LOUISVILLE – Louisville’s interim police chief took a first step toward firing Officer Brett Hankison on Friday, but that doesn’t mean it’s guaranteed to happen.
Before the chief’s decision becomes official, he will sit down with Hankison and his legal counsel for a “pre-termination hearing,” during which Hankison can respond to allegations and make a case for a lesser punishment in the case of Breonna Taylor, a 26-year-old African-American emergency medical technician who was fatally shot on March 13 as police entered to serve a no-knock warrant.
And even after the chief makes a final decision, there are due process rights granted to police officers under Kentucky state law and the collective bargaining agreement between the police union and city that lay out specific procedures and rights to appeal.
Here’s what to know:
‘Intention to terminate’
Interim Police Chief Robert Schroeder’s letter to Hankison on Friday notified him of the chief’s intent to terminate his employment.
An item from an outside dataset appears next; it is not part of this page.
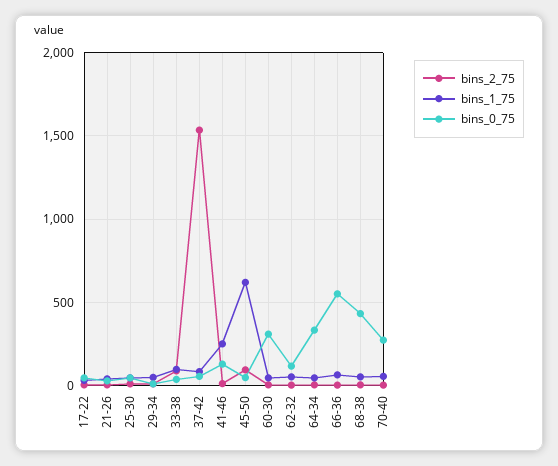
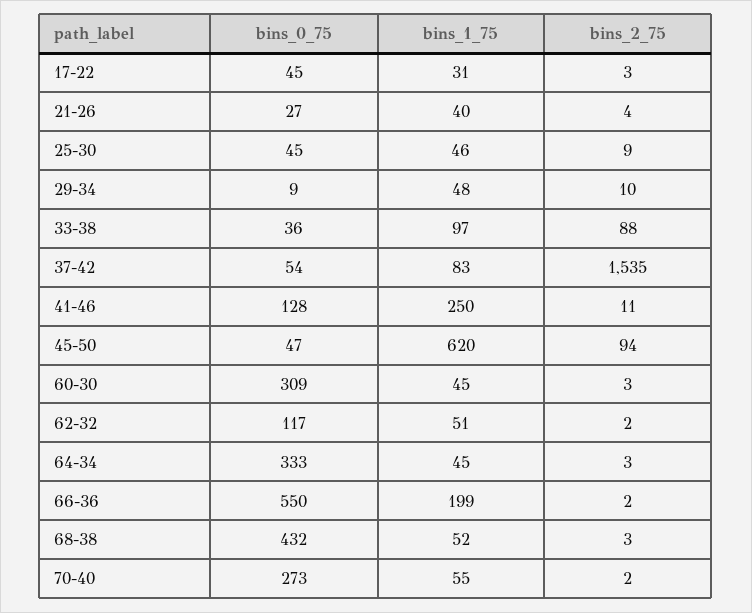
bins_1_75, 66-36: 50 -> 199

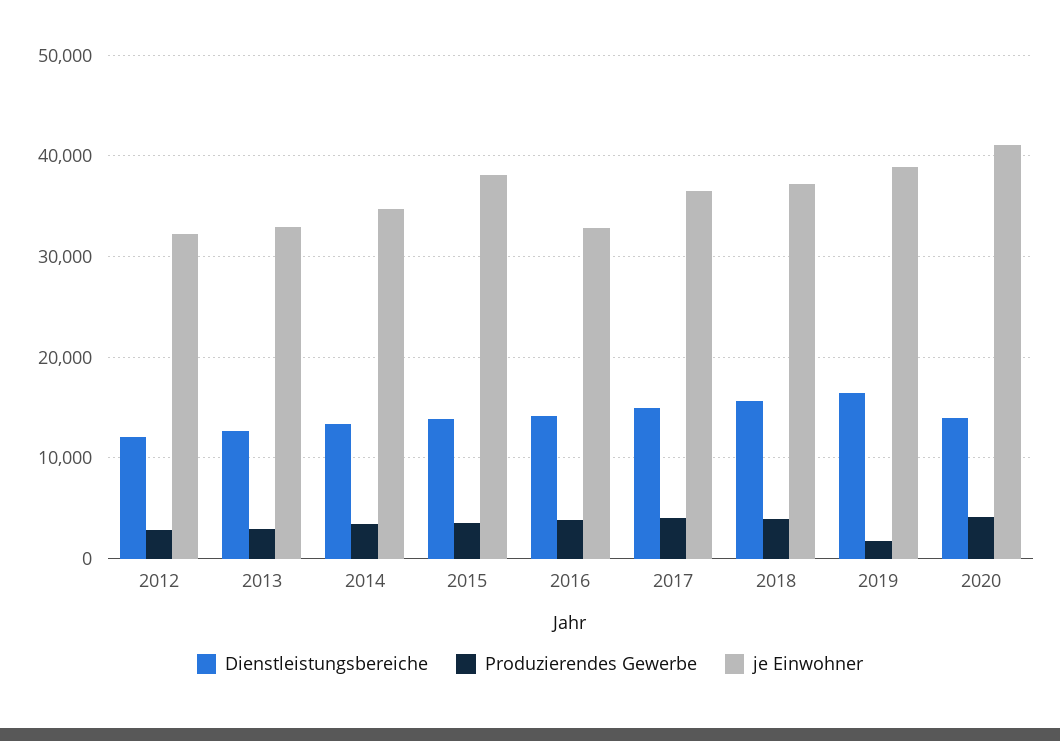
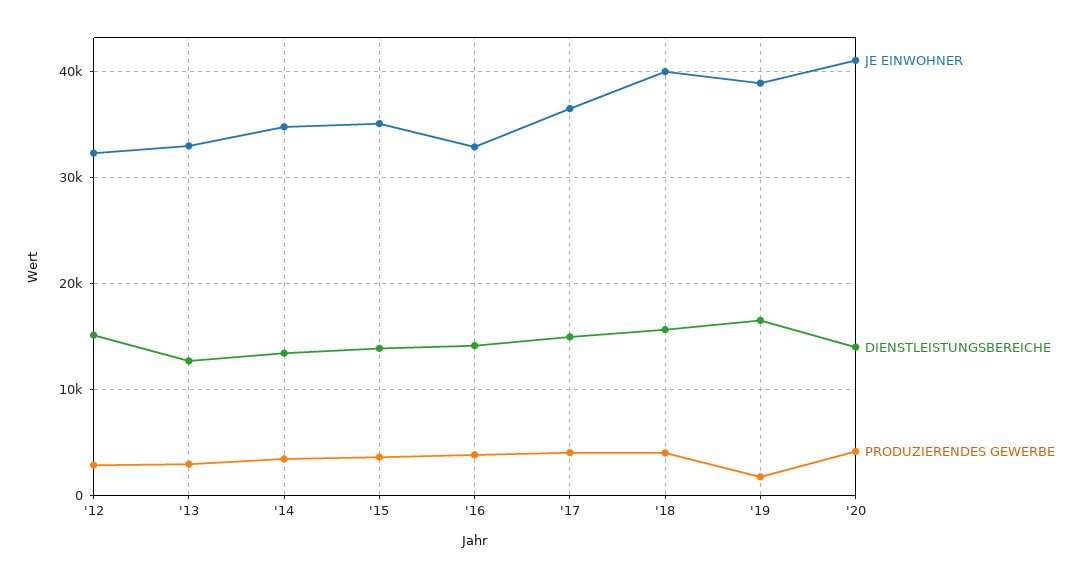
Dienstleistungsbereiche, 2012: 12000 -> 15000
je Einwohner, 2015: 38000 -> 35000
je Einwohner, 2018: 37000 -> 40000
The letter laid out the charges that form the basis of that decision, accusing Hankison of “blindly” firing 10 rounds into Taylor’s apartment and creating a “substantial danger of death and serious injury.”
Schroeder writes that Hankison violated department policies concerning obedience to rules and regulations and use of deadly force.
“I find your conduct a shock to the conscience,” Schroeder wrote. “I am alarmed and stunned you used deadly force in this fashion.”
Specifically, he says that Hankison’s actions displayed an “extreme indifference to the value of human life” and that he failed to verify anyone was an immediate threat or if there were any innocent people present when he fired his weapon from outside Taylor’s apartment into a patio door and windows with curtains.
Hankison will have a chance to respond to the allegations in the pre-termination hearing, where he and his legal representation will be permitted to make a case as to why he shouldn’t be fired.
That’s expected to take place in the coming week, said attorney David Leightty, who will represent Hankison in that meeting.
After that, Schroeder will issue a final decision. Only then would Hankison’s termination become official, should that be the chief’s decision.
An appeal to the Police Merit Board
If the chief’s decision is to dismiss, demote or suspend him for more than 40 hours, then Hankison would have the right to request a hearing from the Police Merit Board.
That request would have to be made in writing within 10 days of Schroeder’s ruling.
Per state law, the merit board has five members appointed by the mayor and approved by Metro Council, who serve four-year terms. The board is tasked with reviewing police applicants and setting rules around promotions, qualifications and discipline for officers.
It can also review the chief’s disciplinary decisions, determining whether the action was “unjustified or unsupported by proper evidence.”
Any hearing would be open to the public, and the merit board could consider only evidence presented there. If it determines the action was unjustified, it can set aside the chief’s order and create a new penalty.
Mark Dobbins, an attorney for the merit board, said Friday that in many past cases, officers who have criminal matters pending will ask for the merit board proceeding to be held “in abeyance,” meaning delayed until the resolution of the criminal case.
That could mean that any hearing for Hankison would wait until after a decision on criminal charges is made by the state attorney general and U.S. Department of Justice, and until after any future cases are resolved.
In discipline cases, two police officers elected by LMPD to two-year terms serve as additional members of the board, with voting powers.
One of those two police officers, in recent years, has been Hankison.
The rules set out how board members who are appointed by the mayor can be removed “for neglect, incapacity, misfeasance or malfeasance.” It does not lay out how a police officer would be removed.
One of the requirements of serving, however, is that you are a police officer.
If a vacancy comes up during an officer’s two-year term on the merit board, a new election is supposed to be held within 60 days of the date of the vacancy.
Merit board rules say employees may be disciplined for “any cause which promotes the efficiency of the service.” That includes:
Incompetency or inefficiency in job performance.
Conduct unbecoming, either on- or off-duty.
Violations of departmental rules, Metro-wide policies or laws.
Behavior that threatened or injured the health and safety of the employee or of others.
Absence without leave.
Solicitation or acceptance of gift or remuneration outside of regular compensation.
An officer has the right to appeal the merit board’s decision within 30 days to circuit court.